EDECRIN has additive effects when used with other diuretics. For example, a patient who is on maintenance dosage of an oral diuretic may require additional intermittent diuretic therapy, such as an organomercurial, for the maintenance of basal weight. The intermittent use of EDECRIN orally may eliminate the need for injections of organomercurials. Small doses of EDECRIN may be added to existing diuretic regimens to maintain basal weight. This drug may potentiate the action of carbonic anhydrase inhibitors, with augmentation of natriuresis and kaliuresis. Therefore, when adding EDECRIN the initial dose and changes of dose should be in 25 mg increments, to avoid electrolyte depletion. Rarely, patients who failed to respond to ethacrynic acid have responded to older established agents.
While many patients do not require supplemental potassium, the use of potassium chloride or potassium-sparing agents, or both, during treatment with EDECRIN is advisable, especially in cirrhotic or nephrotic patients and in patients receiving digitalis.
Salt liberalization usually prevents the development of hyponatremia and hypochloremia. During treatment with EDECRIN, salt may be liberalized to a greater extent than with other diuretics. Cirrhotic patients, however, usually require at least moderate salt restriction concomitant with diuretic therapy.
Intravenous SODIUM EDECRIN is for intravenous use when oral intake is impractical or in urgent conditions, such as acute pulmonary edema.
The usual intravenous dose for the average sized adult is 50 mg, or 0.5 to 1.0 mg per kg of body weight. Usually only one dose has been necessary; occasionally a second dose at a new injection site, to avoid possible thrombophlebitis, may be required. A single intravenous dose not exceeding 100 mg has been used in critical situations.
Insufficient pediatric experience precludes recommendation for this age group.

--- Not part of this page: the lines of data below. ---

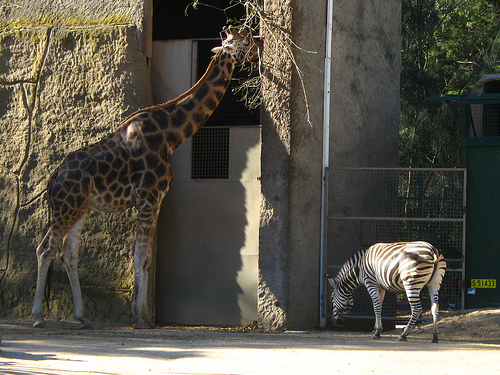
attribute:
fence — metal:
[327, 167, 464, 249]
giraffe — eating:
[33, 25, 245, 328]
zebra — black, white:
[317, 204, 478, 346]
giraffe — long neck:
[18, 54, 308, 250]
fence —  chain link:
[321, 157, 498, 328]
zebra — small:
[325, 234, 467, 342]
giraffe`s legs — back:
[30, 187, 91, 329]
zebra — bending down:
[327, 238, 461, 353]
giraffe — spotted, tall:
[21, 28, 269, 331]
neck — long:
[153, 55, 233, 160]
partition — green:
[456, 97, 498, 298]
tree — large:
[396, 4, 449, 224]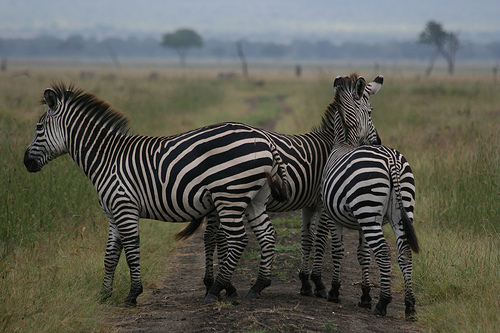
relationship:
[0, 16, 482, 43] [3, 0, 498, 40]
clouds in sky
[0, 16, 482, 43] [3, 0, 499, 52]
clouds in sky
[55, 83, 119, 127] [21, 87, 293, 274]
mane on zebra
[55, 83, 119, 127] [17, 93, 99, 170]
mane on head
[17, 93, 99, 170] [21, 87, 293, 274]
head of zebra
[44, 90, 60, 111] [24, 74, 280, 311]
ear of zebra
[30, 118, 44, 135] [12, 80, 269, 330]
eye of zebra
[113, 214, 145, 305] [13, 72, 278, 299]
leg of zebra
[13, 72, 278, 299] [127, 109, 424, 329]
zebra walking on path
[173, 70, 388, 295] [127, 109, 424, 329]
zebra walking on path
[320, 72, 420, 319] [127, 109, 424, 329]
zebra walking on path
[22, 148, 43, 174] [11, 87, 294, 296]
nose on zebra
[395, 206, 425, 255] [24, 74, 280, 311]
tail on zebra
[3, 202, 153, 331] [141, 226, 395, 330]
grass surrounding dirt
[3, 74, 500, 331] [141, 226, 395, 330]
grass surrounding dirt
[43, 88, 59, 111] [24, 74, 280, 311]
ear on zebra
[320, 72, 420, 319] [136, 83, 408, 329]
zebra on path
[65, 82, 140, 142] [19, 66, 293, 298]
short hairs on zebra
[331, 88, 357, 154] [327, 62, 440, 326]
short hairs on zebra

To reconstitute the dry material, add 50 mL of 5% Dextrose Injection, or Sodium Chloride Injection to the vial. Occasionally, some 5% Dextrose Injection solutions may have a low pH (below 5). The resulting solution with such a diluent may be hazy or opalescent. Intravenous use of such a solution is not recommended. Inspect the vial containing intravenous SODIUM EDECRIN for particulate matter and discoloration before use.
The solution may be given slowly through the tubing of a running infusion or by direct intravenous injection over a period of several minutes. Do not mix this solution with whole blood or its derivatives. Discard unused reconstituted solution after 24 hours.
SODIUM EDECRIN should not be given subcutaneously or intramuscularly because of local pain and irritation.
Overdosage may lead to excessive diuresis with electrolyte depletion and dehydration.
In the event of overdosage, symptomatic and supportive measures should be employed. Emesis should be induced or gastric lavage performed. Correct dehydration, electrolyte imbalance, hepatic coma, and hypotension by established procedures. If required, give oxygen or artificial respiration for respiratory impairment.
In the mouse, the oral LD50 of ethacrynic acid is 627 mg/kg and the intravenous LD50 of ethacrynate sodium is 175 mg/kg.
Store in a tightly closed container at 25°C (77°F); excursions permitted to 15° to 30°C (59° to 86°F) [see USP Controlled Room Temperature].